Abstract
Bu makale iki konu üzerinden görsel kültürün oluşmasında sinema ve videonun yerini tartışmaktadır. Birinci kısımda bakış, iktidar, beden ve gözetim kavramlarının modern görsel kültürün dönüşmesinde nasıl bir yere sahip olduğu ele alınmaktadır. Bu kısımda bakış kavramının iktidar kavramı ile yakından ilişkili olduğu ve gözetleyen / gözetlenen öznelliğin tarihsel olarak inşa edildiği konu edilmektedir. İkinci kısımda ise sinema ve özellikle kameranın tarihsel ve toplumsal olarak iktidar etkileriyle inşa edilmiş görsel kültür içerisinde bakan özneye nasıl bir hareket alanı açtığı tartışılmaktadır. Görsel kültür iktidar etkileriyle bir yandan inşa edilerek modern özneyi koşullandırırken diğer yandan kamera tekniği, bu tarihsel koşullandırmayı aşan ve öznenin yaratma potansiyelini açığa çıkaran bir etkiye sahiptir. Üçüncü kısımda ise video ile sinemanın sınırlarının zorlanarak kameranın nasıl kişiselleştiği tartışılmaktadır. Video bedene bakışı dönüştürmüş, yeni öznelliklerin yaratılmasına imkân sağlamıştır. Bu bağlamda video sanatı ile modern görsel kültür içerisinde kameranın konumu değişmiştir.

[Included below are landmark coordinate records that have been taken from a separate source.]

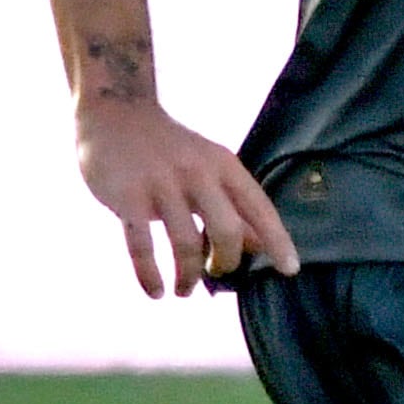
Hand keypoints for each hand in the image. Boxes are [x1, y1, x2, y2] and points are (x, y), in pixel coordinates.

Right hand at [79, 97, 294, 298]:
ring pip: (184, 243)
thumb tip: (261, 246)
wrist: (114, 112)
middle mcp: (196, 174)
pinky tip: (156, 291)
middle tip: (217, 274)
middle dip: (226, 262)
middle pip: (226, 231)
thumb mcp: (209, 170)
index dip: (278, 242)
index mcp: (224, 167)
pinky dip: (150, 274)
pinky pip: (142, 245)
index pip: (260, 209)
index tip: (290, 271)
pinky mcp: (125, 196)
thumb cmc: (170, 149)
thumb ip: (234, 206)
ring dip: (188, 275)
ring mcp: (160, 184)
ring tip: (184, 290)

This article discusses the place of cinema and video in the formation of visual culture from two perspectives. In the first part, the position of concepts such as gaze, power, body and surveillance within the transformation of visual culture is examined. In this part it is discussed that the concept of gaze is closely related to the concept of power. Furthermore the subjectivity of prying / being pried which has been founded historically is also analysed. In the second part it is discussed what kind of a place cinema and especially cameras have opened for the viewer in the culture built historically and publicly by the effects of power. While visual culture is conditioning the modern individual and, at the same time, created with the effects of power, on the other hand camera techniques have an influence which goes beyond this historical conditioning and which reveals the creative potential of the subject. As for in the third section, it is discussed how the camera has been personalised thereby pushing the limits of video and cinema. Video has transformed the outlook on the body, enabled the creation of new properties. In this sense, the place of camera has changed within video art and modern visual clture.